▶ **Instructions for the task**: Going through the entries below, tally the lines that hold the word "inhoud" and state the result alone.

▶ **Records contained in a dataset**:

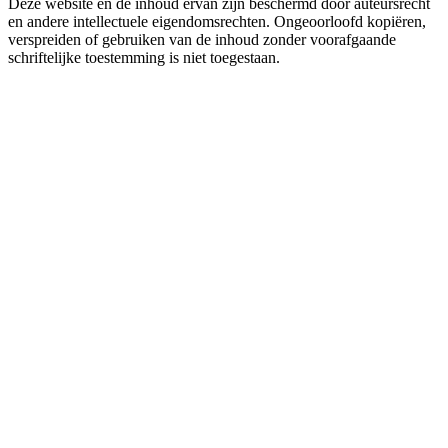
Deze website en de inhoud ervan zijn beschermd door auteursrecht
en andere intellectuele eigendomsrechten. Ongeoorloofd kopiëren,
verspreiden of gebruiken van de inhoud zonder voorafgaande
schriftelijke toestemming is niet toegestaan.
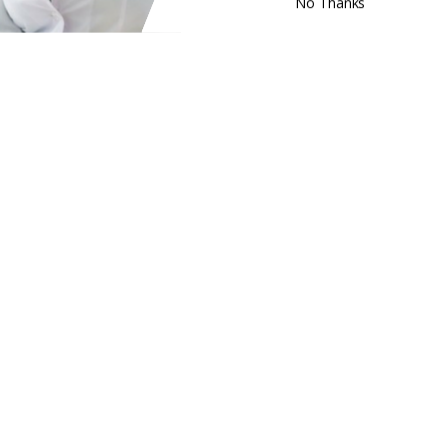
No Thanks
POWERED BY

▶ **Result for this task**: 2